I circolini dei quartierini
Oh, qui ci starebbe una bella nota introduttiva e ci si potrebbe dilungare, ma conoscendomi campa cavallo, mettiamo il link e poi casomai se ne discute, se mai ne farò un post compiuto.
A me che Lia sia tornata in Italia è dispiaciuto anche, perché per raccontarle le cose bisogna che ci arrivino con una certa leggerezza e la cosa più leggera che ultimamente si può rimediare da noi è un bel randello sui denti. D’altra parte non si può neanche essere sempre altrove rispetto a dove esplodono le contraddizioni.

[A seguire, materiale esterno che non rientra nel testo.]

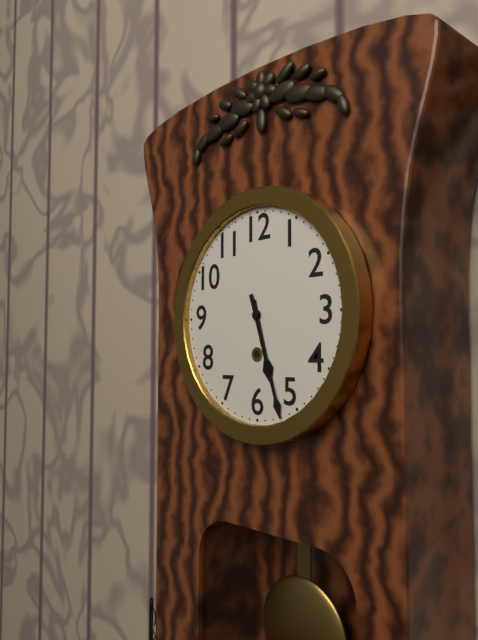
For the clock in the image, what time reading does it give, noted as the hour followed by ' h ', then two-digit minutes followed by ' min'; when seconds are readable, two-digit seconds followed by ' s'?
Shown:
5 h 27 min
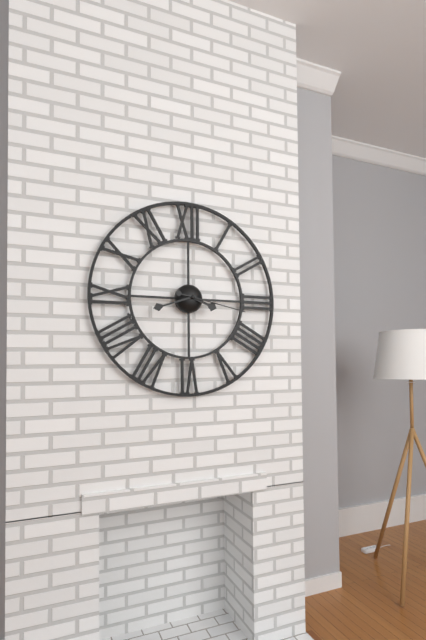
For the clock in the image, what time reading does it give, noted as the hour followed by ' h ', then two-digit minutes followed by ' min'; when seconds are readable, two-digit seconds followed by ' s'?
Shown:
3 h 42 min 17 s
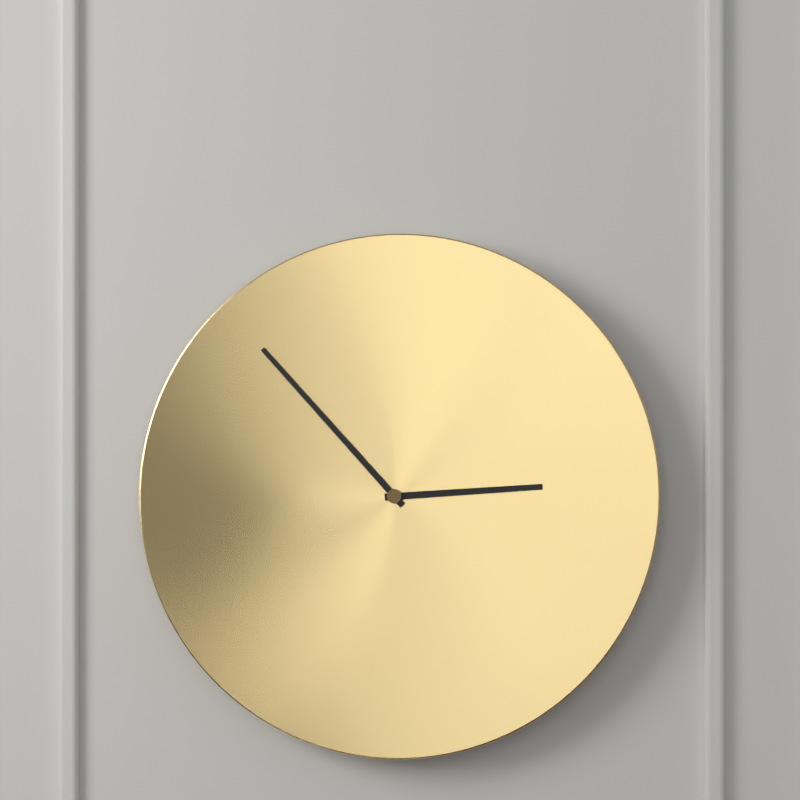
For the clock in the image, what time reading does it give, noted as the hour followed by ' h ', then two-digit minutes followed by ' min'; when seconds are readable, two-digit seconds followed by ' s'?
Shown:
2 h 53 min
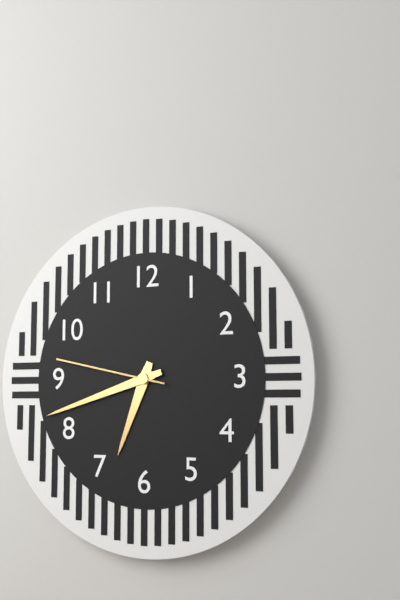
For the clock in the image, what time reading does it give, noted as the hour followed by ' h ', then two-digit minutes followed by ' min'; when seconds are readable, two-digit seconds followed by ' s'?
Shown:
6 h 42 min 47 s
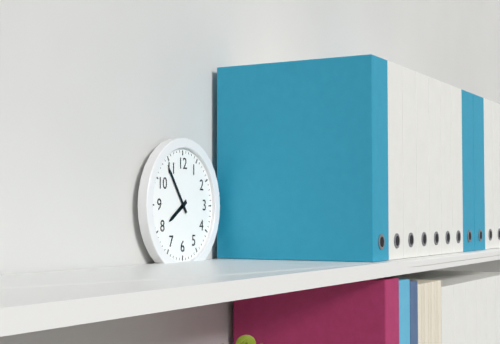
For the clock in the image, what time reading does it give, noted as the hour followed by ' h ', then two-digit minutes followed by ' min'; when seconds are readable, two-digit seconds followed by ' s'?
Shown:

In questo mondo che ha ricominciato a restringersi e a percepirsi più piccolo e meno vario di quello che è, un pezzo significativo delle scosse di assestamento che ci agitano e strapazzano, quello forse meno stimolante ma anche cruciale, continua a manifestarsi qui da noi nel vecchio mondo.

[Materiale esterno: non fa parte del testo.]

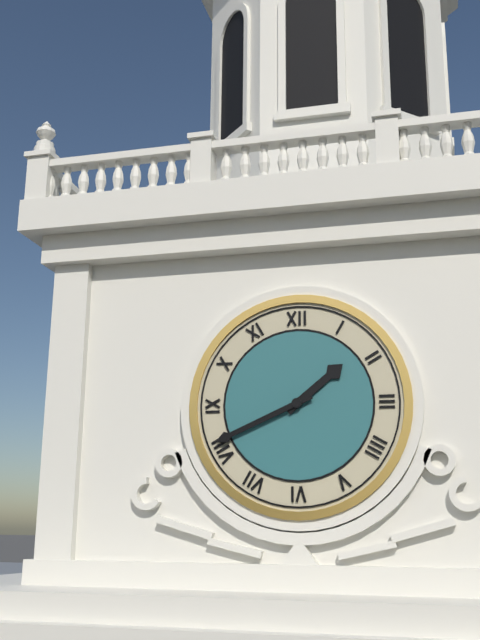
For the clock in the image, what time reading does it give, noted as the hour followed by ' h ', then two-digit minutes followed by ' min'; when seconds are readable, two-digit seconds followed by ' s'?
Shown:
1 h 41 min
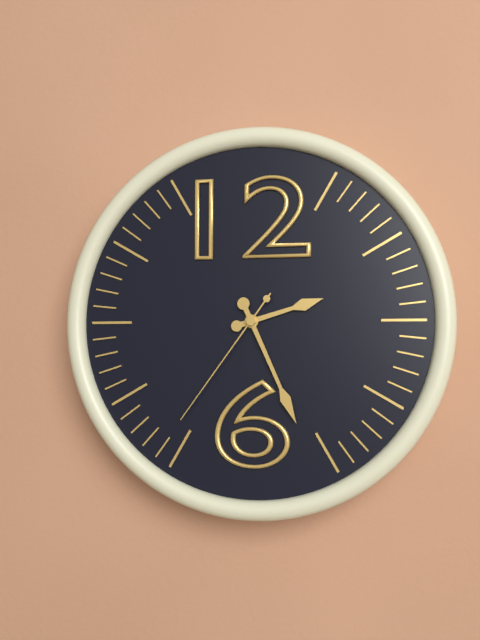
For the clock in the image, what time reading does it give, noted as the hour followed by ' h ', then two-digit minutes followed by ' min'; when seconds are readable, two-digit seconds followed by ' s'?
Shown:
2 h 26 min 36 s
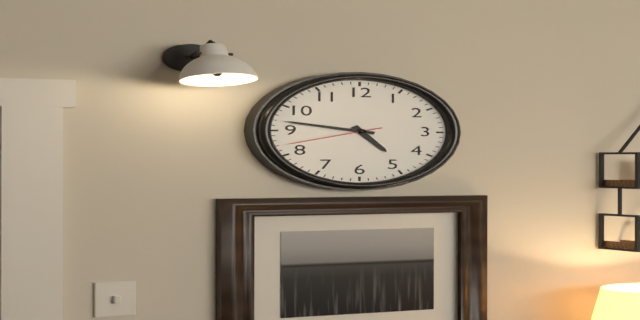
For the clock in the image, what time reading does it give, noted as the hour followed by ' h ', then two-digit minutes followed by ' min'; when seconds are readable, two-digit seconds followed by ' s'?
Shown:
4 h 47 min 42 s
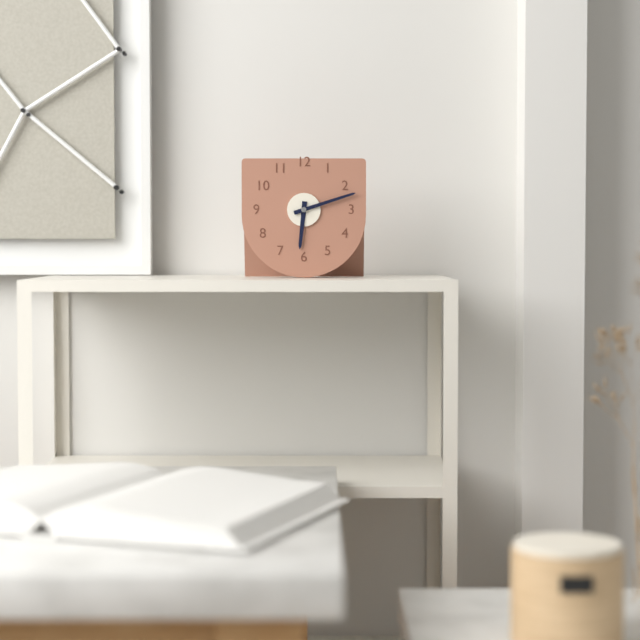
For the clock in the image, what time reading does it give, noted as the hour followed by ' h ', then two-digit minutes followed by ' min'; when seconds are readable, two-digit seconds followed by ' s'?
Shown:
6 h 12 min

Da integralista quieta quale è Lia di questo impatto non cercato, quando se l’è trovato incontro, non s’è fatta mancare nulla. E dopo mesi di comatosa digestione di un rospone dalla taglia eccezionale ha messo a fuoco la questione o un aspetto di essa.

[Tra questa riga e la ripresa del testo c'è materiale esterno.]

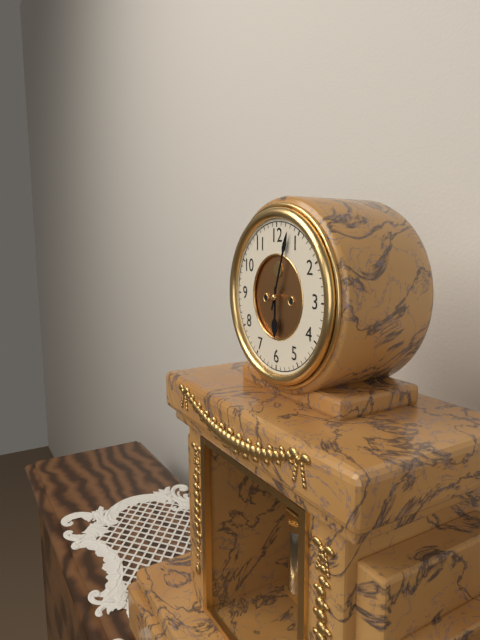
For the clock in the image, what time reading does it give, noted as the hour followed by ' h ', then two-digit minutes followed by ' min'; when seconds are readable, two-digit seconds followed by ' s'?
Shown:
6 h 03 min
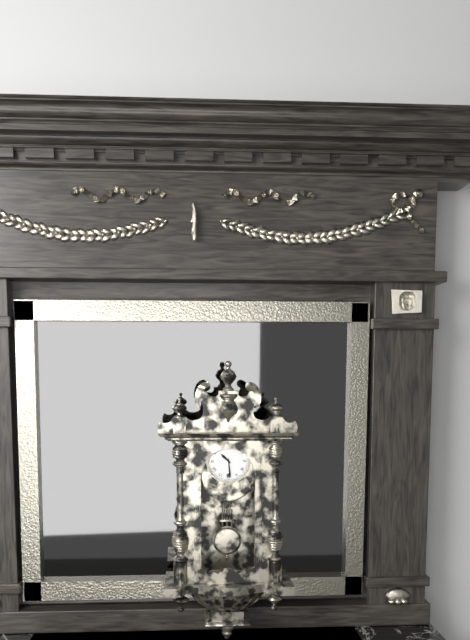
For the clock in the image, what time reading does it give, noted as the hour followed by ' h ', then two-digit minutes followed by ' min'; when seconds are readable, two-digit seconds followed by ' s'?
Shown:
10 h 29 min
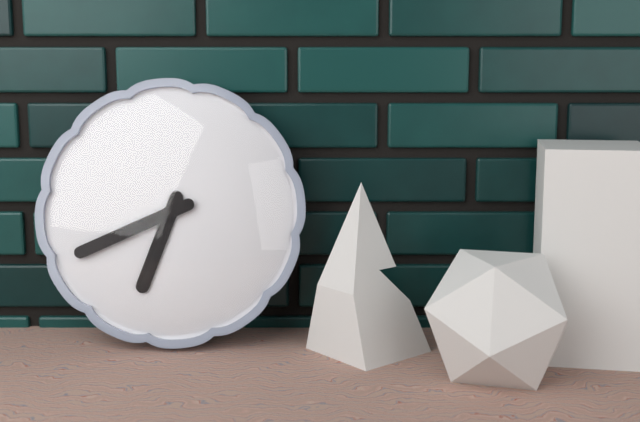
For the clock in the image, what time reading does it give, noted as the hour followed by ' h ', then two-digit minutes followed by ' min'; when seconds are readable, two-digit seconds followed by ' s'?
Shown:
6 h 41 min
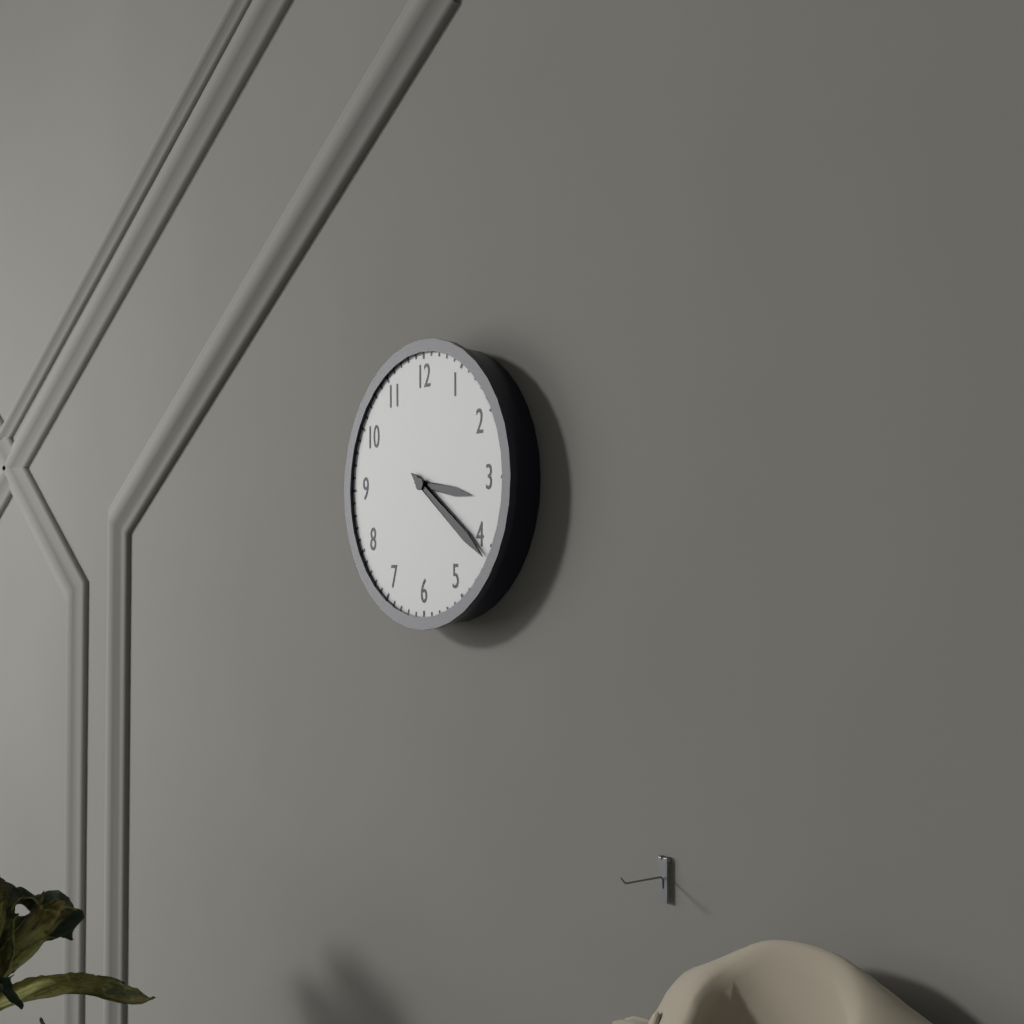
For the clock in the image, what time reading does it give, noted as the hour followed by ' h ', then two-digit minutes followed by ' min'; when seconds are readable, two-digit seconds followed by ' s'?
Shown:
3 h 21 min
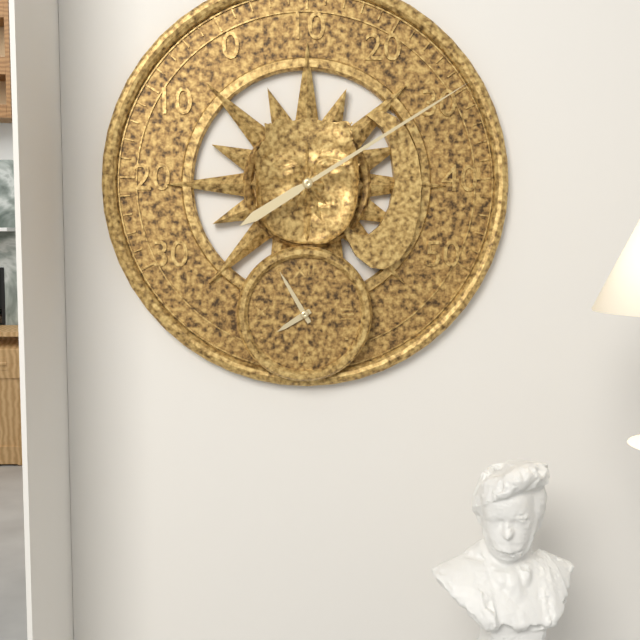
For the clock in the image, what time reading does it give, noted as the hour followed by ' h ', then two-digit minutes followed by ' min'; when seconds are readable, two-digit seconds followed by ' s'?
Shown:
7 h 55 min
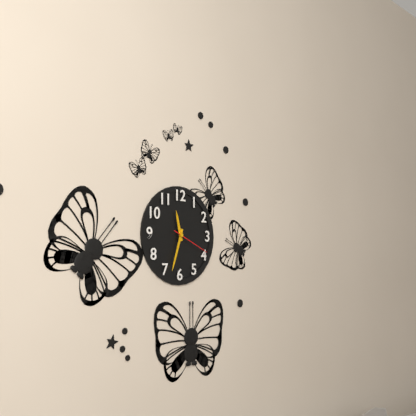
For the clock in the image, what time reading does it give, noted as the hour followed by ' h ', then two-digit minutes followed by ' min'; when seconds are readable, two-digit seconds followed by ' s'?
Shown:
11 h 33 min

La battaglia ha delle modalità , un significato e la presa di posizione ha una ricaduta forse di non immediata comprensione per chi non ha un’esperienza diretta di questi problemi, visto che tocca una realtà che nella balcanizzazione della società non emerge o arriva distorta, persa nella guerra tra bande e tra lobby, piccole enclavi autosufficienti, su cui si sta conformando il confronto civile.
Allo stesso tempo ci sono altri aspetti della vicenda di senso più generale, che dovrebbero dire molto al di là dello specifico immediato, perché il discorso di Lia in qualche modo si fa ricettore di tanti frammenti di un ragionamento collettivo che è in corso, magari svolto indipendentemente e non reciprocamente dichiarato.